> **PROBLEM**
The data must be reproduced verbatim; images are to be omitted.

> **AVAILABLE DATA**
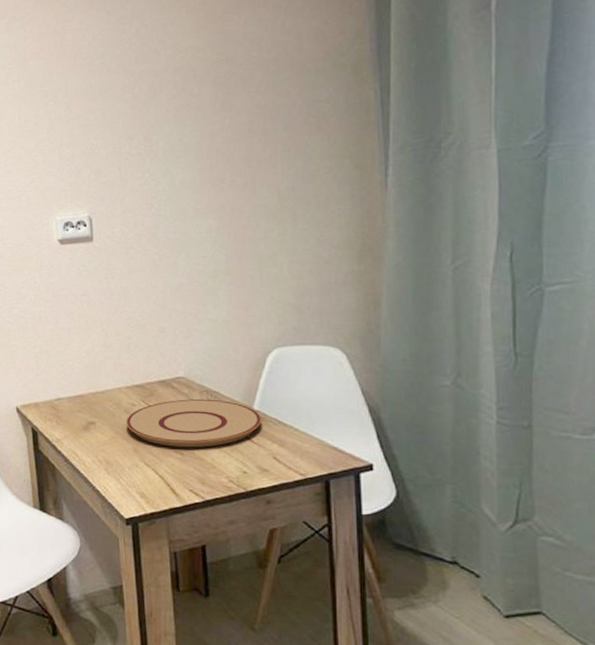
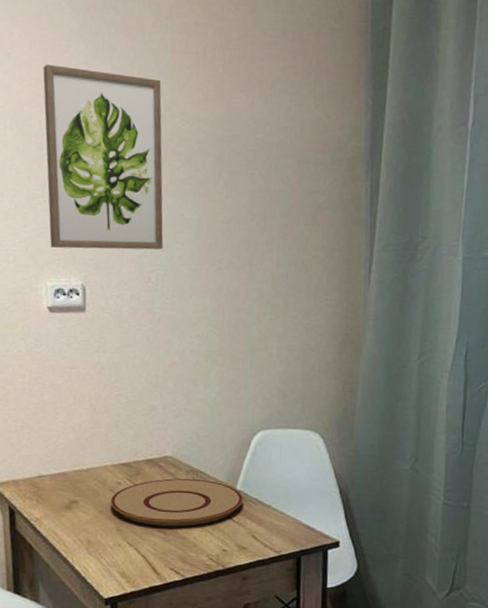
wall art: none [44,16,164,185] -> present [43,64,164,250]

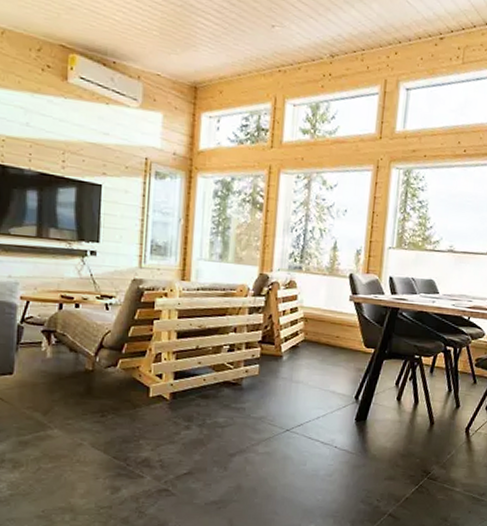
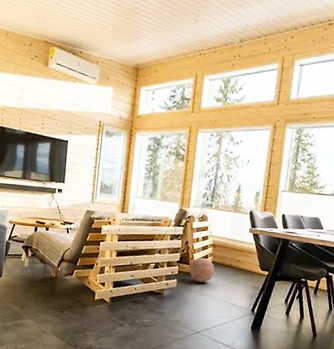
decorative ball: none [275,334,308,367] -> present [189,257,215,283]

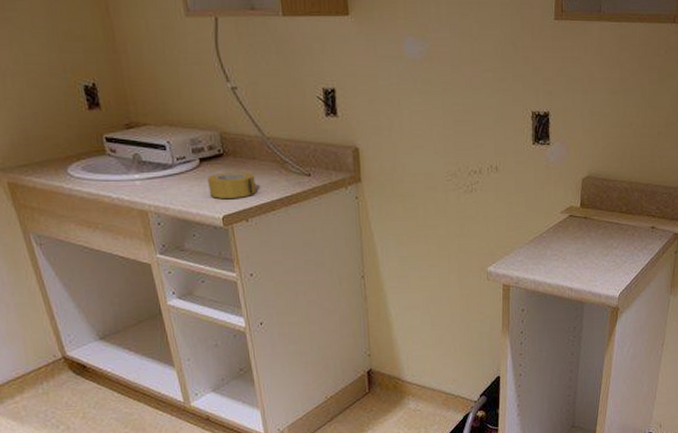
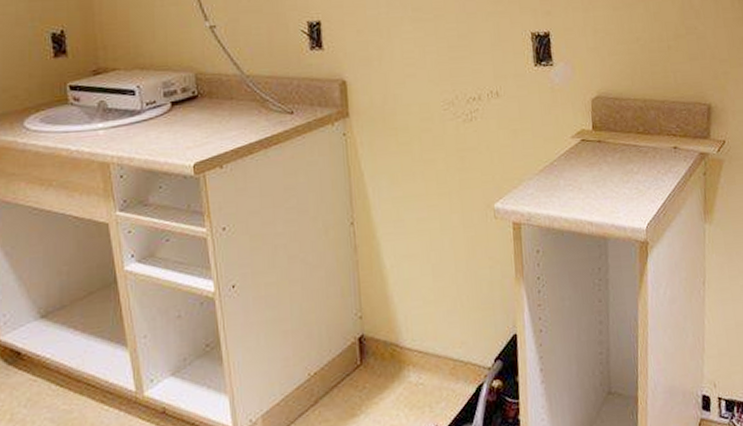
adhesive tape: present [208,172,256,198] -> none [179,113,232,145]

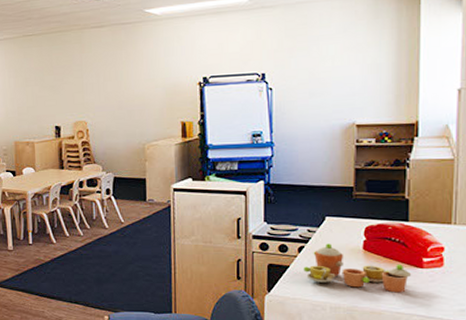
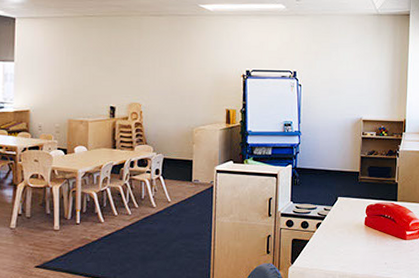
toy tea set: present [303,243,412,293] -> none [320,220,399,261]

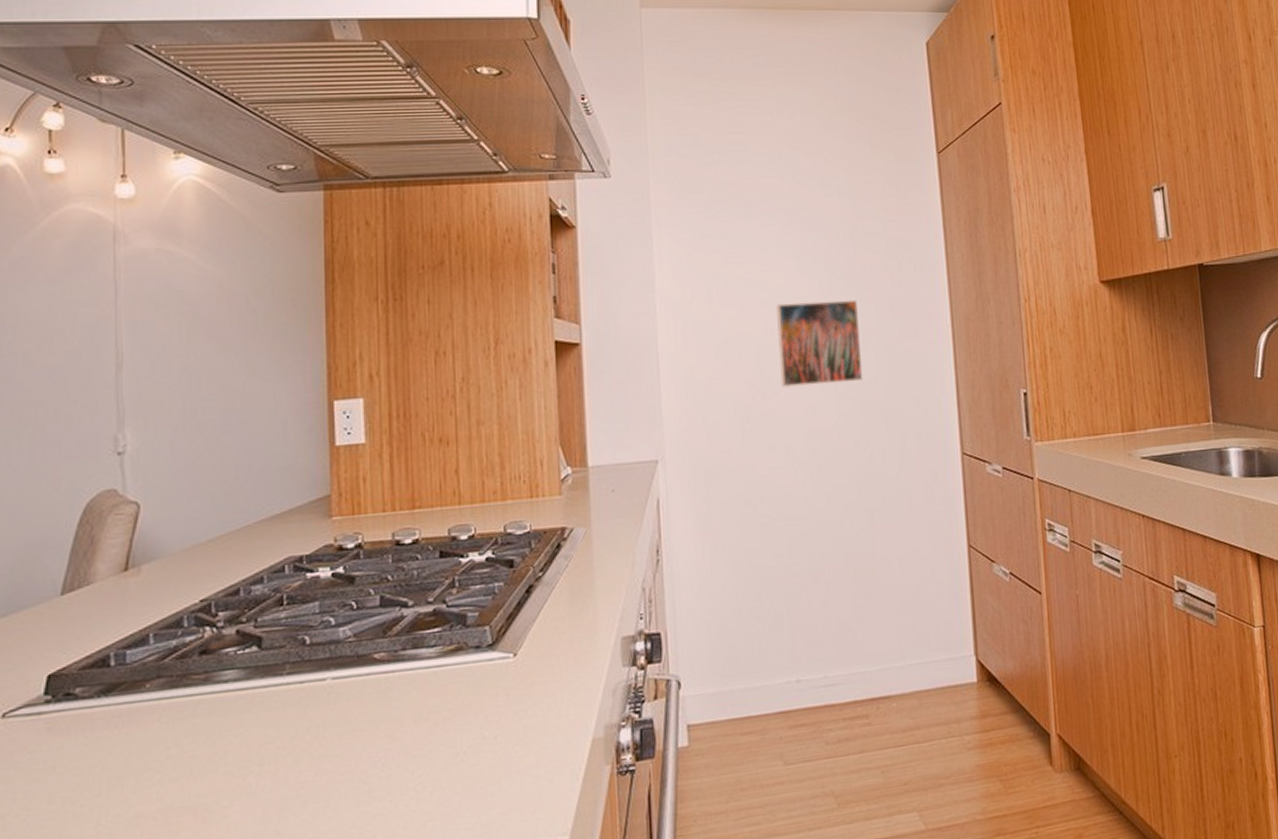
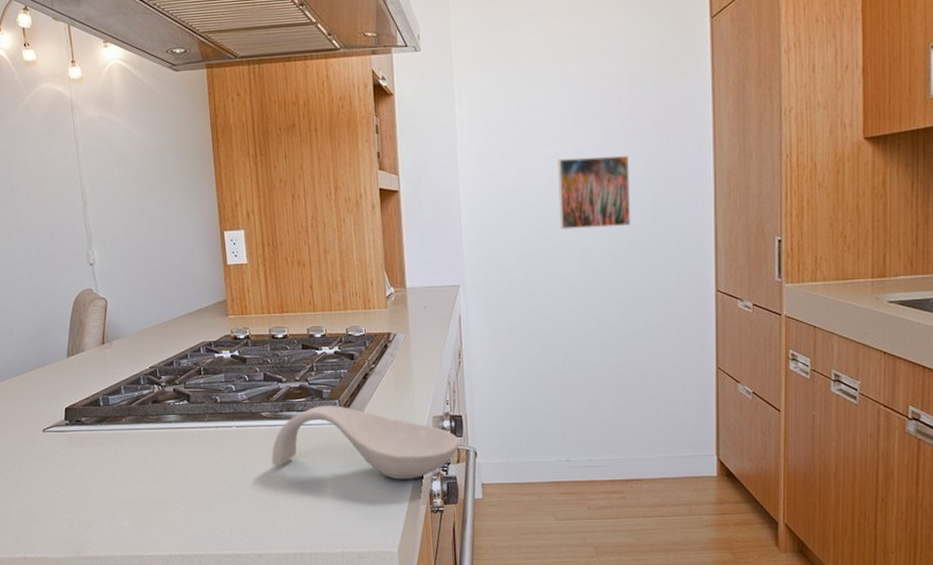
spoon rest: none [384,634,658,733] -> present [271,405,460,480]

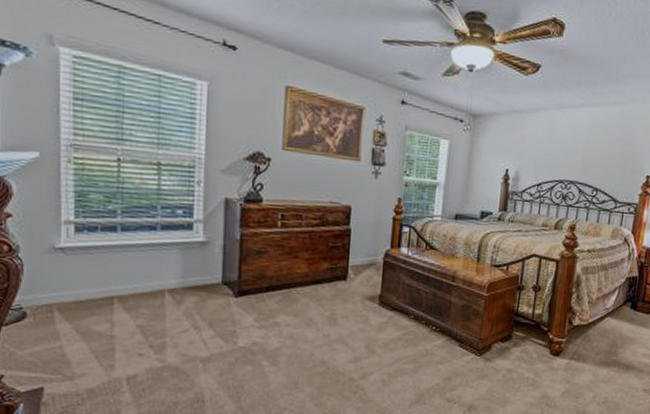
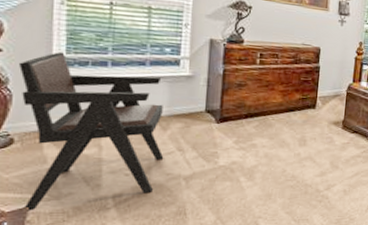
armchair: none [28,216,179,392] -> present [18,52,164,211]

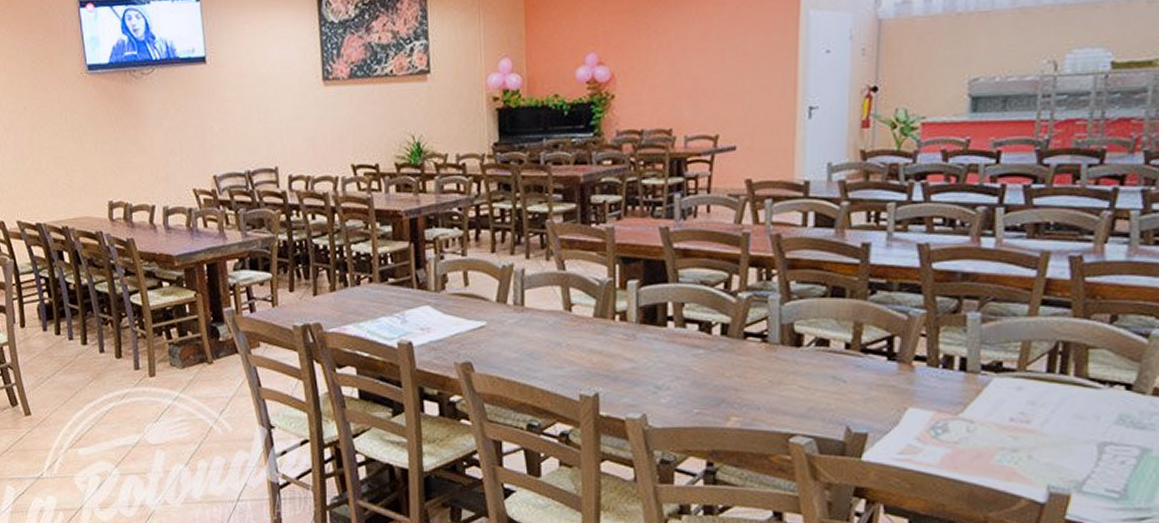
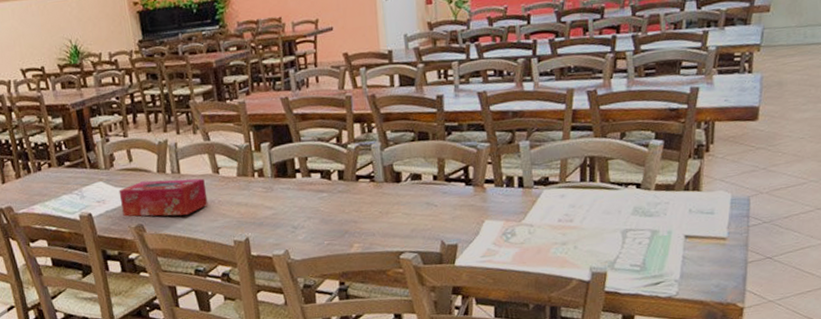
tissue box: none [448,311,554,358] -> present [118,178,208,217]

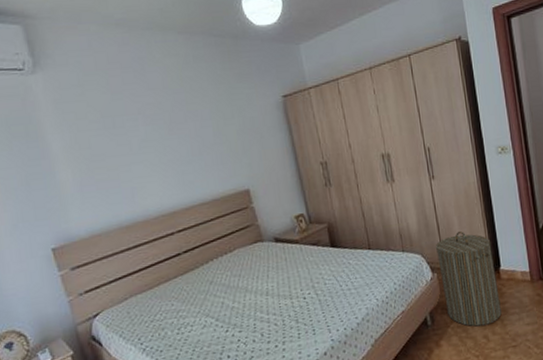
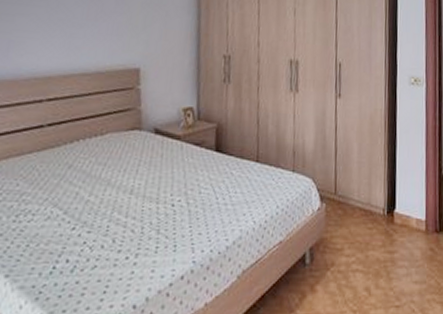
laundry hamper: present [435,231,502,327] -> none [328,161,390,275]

> **WRITTEN SOLUTION**
wall art: none [44,16,164,185] -> present [43,64,164,250]

decorative ball: none [275,334,308,367] -> present [189,257,215,283]

adhesive tape: present [208,172,256,198] -> none [179,113,232,145]

toy tea set: present [303,243,412,293] -> none [320,220,399,261]

spoon rest: none [384,634,658,733] -> present [271,405,460,480]

armchair: none [28,216,179,392] -> present [18,52,164,211]

tissue box: none [448,311,554,358] -> present [118,178,208,217]

laundry hamper: present [435,231,502,327] -> none [328,161,390,275]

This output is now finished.